5. Get Back (Disney)

When award-winning director Peter Jackson (Lord of the Rings) got his hands on rare, unseen Beatles footage and soundtracks from Twickenham Film Studios he knew he had discovered some real story-telling magic. The Beatles are simply The Beatles. No one else in music compares. So, for us today to be given an eavesdropper’s view into the recording process in this eight-hour documentary is priceless. We not only witness history, but also the friendship, and fierce fighting of the Fab Four.

4. Utopia (Amazon)

Journalist John Pilger’s 2013 epic Utopia film documents the atrocities committed against Indigenous Australians. It doesn’t matter how you voted in the recent Voice referendum, this film is worth watching as part of understanding our country’s history from colonisation to the Stolen Generation, to living conditions in rural communities just a decade ago. It is not easy to watch. Pilger never is. At times, it stabs at your heart.

3. March of The Penguins (Freeview)

Narrated by Morgan Freeman, this 2005 nature documentary is truly amazing. It will take you on a roller coaster ride of emotions, guaranteed to make you laugh and cry in the same sitting. It follows the yearly journey of the emperor penguins of Antarctica.

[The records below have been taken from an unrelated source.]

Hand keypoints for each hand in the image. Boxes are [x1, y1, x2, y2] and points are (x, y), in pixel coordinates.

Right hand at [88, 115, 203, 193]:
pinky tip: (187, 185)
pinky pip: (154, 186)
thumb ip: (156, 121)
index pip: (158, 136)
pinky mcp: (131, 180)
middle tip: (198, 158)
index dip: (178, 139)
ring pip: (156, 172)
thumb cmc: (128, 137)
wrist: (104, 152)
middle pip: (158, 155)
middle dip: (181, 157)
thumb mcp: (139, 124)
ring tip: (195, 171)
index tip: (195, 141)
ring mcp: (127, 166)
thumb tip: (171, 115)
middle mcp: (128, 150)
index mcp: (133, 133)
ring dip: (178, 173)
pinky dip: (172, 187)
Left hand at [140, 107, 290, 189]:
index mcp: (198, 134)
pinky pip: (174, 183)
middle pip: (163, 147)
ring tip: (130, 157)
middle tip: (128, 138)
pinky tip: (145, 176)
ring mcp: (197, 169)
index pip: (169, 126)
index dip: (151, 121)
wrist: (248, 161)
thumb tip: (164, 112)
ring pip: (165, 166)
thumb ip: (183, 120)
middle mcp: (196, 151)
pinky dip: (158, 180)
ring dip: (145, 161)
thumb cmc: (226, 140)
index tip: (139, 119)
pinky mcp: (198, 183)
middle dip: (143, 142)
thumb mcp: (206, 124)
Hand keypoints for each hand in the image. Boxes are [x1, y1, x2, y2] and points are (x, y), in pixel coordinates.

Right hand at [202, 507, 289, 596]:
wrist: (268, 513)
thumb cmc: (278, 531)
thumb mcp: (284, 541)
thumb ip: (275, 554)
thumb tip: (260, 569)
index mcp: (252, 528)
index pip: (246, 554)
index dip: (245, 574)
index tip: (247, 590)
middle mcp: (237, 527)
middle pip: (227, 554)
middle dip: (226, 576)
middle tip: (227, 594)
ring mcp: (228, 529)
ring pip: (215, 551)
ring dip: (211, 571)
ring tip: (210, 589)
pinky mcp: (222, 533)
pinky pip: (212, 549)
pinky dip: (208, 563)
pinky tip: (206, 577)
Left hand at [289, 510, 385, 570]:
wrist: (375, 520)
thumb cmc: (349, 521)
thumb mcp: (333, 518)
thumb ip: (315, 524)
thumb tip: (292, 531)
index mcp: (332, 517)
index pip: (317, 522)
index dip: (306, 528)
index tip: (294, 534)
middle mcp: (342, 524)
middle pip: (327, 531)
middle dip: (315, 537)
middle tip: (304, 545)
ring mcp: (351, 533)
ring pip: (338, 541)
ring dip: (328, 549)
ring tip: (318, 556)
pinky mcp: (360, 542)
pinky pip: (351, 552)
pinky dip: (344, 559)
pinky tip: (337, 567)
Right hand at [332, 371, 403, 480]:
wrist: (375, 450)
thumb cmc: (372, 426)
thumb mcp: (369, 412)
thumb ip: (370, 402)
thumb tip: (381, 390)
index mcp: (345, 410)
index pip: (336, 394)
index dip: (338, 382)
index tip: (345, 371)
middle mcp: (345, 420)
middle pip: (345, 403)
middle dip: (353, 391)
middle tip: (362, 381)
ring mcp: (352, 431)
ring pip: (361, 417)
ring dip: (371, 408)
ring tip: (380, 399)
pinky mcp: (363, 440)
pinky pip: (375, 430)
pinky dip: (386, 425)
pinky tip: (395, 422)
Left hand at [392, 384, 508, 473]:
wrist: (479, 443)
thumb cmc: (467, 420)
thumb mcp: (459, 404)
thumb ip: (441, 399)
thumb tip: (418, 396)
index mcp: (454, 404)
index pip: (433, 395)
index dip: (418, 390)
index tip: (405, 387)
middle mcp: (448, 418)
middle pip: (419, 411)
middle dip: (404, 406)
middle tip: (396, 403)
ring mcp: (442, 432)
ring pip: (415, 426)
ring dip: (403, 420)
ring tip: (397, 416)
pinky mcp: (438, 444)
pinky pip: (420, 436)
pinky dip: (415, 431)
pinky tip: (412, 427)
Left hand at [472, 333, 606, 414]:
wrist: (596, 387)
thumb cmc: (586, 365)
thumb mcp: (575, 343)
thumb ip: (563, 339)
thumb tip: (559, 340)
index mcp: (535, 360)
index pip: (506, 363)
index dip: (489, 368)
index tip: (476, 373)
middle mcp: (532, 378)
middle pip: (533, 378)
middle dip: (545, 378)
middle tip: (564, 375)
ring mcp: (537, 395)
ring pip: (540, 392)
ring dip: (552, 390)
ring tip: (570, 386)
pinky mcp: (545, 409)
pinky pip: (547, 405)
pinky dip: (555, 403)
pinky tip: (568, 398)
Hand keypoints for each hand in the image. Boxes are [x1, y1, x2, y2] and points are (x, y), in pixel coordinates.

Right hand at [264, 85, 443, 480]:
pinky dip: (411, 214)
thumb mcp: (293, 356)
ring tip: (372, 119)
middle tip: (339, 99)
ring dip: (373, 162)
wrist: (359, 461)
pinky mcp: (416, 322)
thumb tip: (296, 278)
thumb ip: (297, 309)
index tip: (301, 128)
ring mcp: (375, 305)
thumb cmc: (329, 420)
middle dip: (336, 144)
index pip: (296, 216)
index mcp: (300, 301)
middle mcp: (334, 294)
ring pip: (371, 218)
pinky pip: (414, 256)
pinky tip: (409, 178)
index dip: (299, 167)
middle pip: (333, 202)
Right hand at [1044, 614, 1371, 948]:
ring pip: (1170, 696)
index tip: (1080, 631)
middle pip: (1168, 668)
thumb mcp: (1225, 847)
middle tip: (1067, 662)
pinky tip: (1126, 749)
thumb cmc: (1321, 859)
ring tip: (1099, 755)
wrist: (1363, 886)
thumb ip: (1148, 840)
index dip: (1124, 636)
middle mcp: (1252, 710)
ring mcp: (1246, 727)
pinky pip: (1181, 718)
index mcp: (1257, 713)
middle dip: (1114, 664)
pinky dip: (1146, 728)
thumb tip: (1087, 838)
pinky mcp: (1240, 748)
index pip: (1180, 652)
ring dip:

2. When We Were Kings (Amazon)

This Oscar-winning documentary from 1996 tells the story of the legendary showdown between boxers Muhammad Ali and George Foreman. Ali at the time was the most recognisable person in the world. He could not only fight, but he had lashings of charisma and character – and delivered sport’s best one-liners. Boxing today is but a shadow of what it was when Ali graced the ring as the King of Boxing.

1. The Up Series (Amazon)

In 1964, filmmaker Michael Apted told the story of 14 children (10 boys and four girls) for his Granada Television special 7 Up. Every seven years since he has returned to his subjects to see how life has changed. In 2019, 63 Up aired, the ninth show in the series. The filmmaker plans to keep going with this social experiment for as long as he can.